Goal of the exercise ▸ Give every line from the entries that contains "span".

-=-=-=-=-

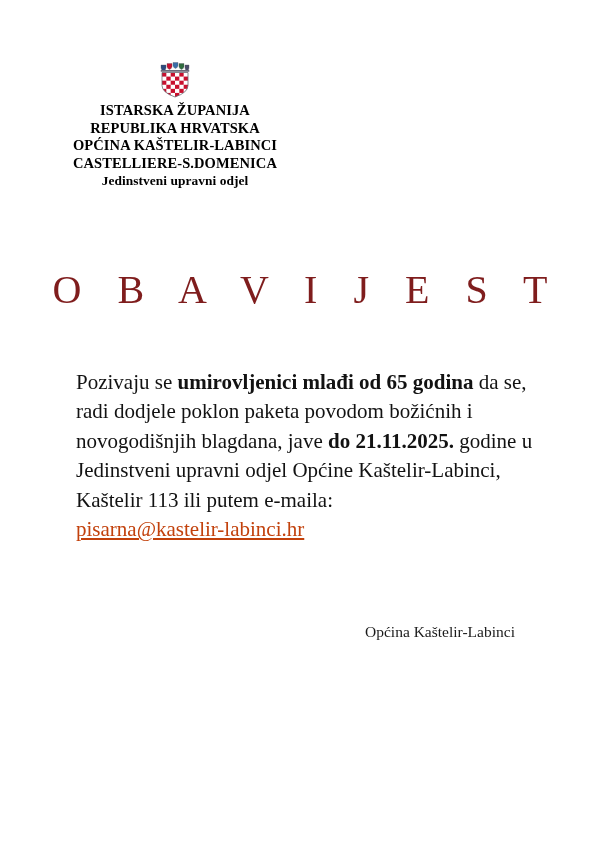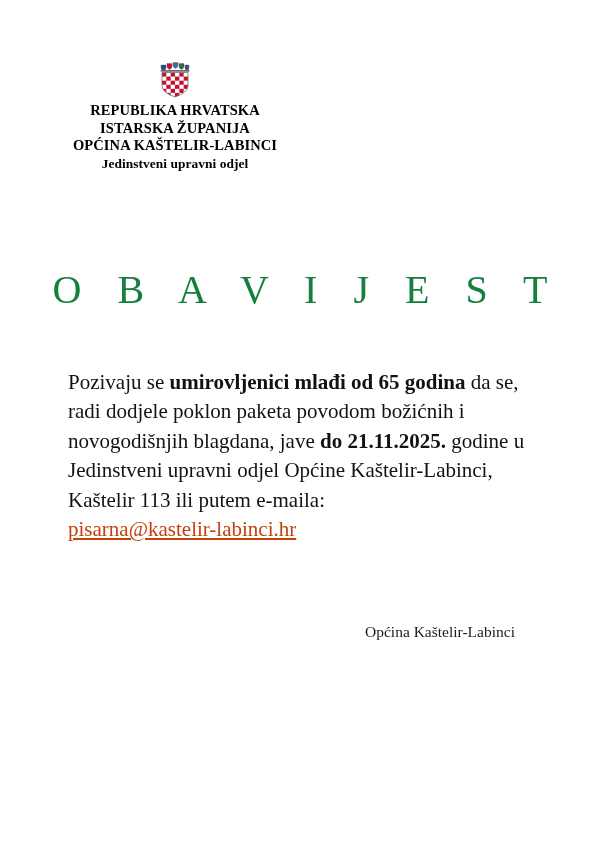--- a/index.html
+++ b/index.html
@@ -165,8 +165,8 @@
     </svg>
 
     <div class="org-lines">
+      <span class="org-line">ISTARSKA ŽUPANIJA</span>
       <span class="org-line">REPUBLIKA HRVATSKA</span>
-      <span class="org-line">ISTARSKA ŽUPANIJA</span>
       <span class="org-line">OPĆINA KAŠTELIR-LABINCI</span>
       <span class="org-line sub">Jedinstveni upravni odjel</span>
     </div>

-=-=-=-=-

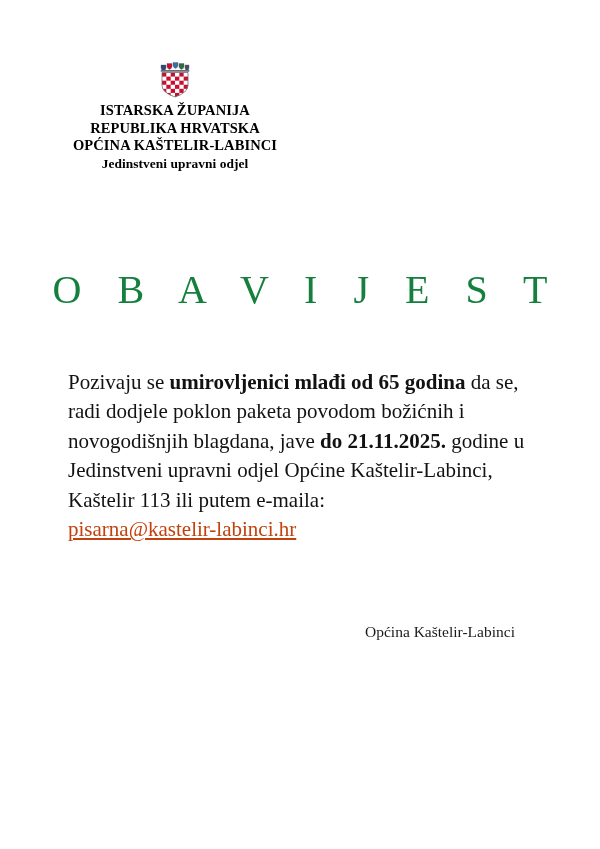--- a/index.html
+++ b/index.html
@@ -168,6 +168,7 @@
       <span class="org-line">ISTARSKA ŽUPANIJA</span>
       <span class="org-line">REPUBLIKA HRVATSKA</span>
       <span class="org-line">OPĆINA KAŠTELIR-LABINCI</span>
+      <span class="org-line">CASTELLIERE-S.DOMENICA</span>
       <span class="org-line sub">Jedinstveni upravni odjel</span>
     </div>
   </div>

-=-=-=-=-

Exercise response ▸
+      <span class="org-line">ISTARSKA ŽUPANIJA</span>
       <span class="org-line">REPUBLIKA HRVATSKA</span>
-      <span class="org-line">ISTARSKA ŽUPANIJA</span>
       <span class="org-line">OPĆINA KAŠTELIR-LABINCI</span>
       <span class="org-line sub">Jedinstveni upravni odjel</span>
       <span class="org-line">ISTARSKA ŽUPANIJA</span>
       <span class="org-line">REPUBLIKA HRVATSKA</span>
       <span class="org-line">OPĆINA KAŠTELIR-LABINCI</span>
+      <span class="org-line">CASTELLIERE-S.DOMENICA</span>
       <span class="org-line sub">Jedinstveni upravni odjel</span>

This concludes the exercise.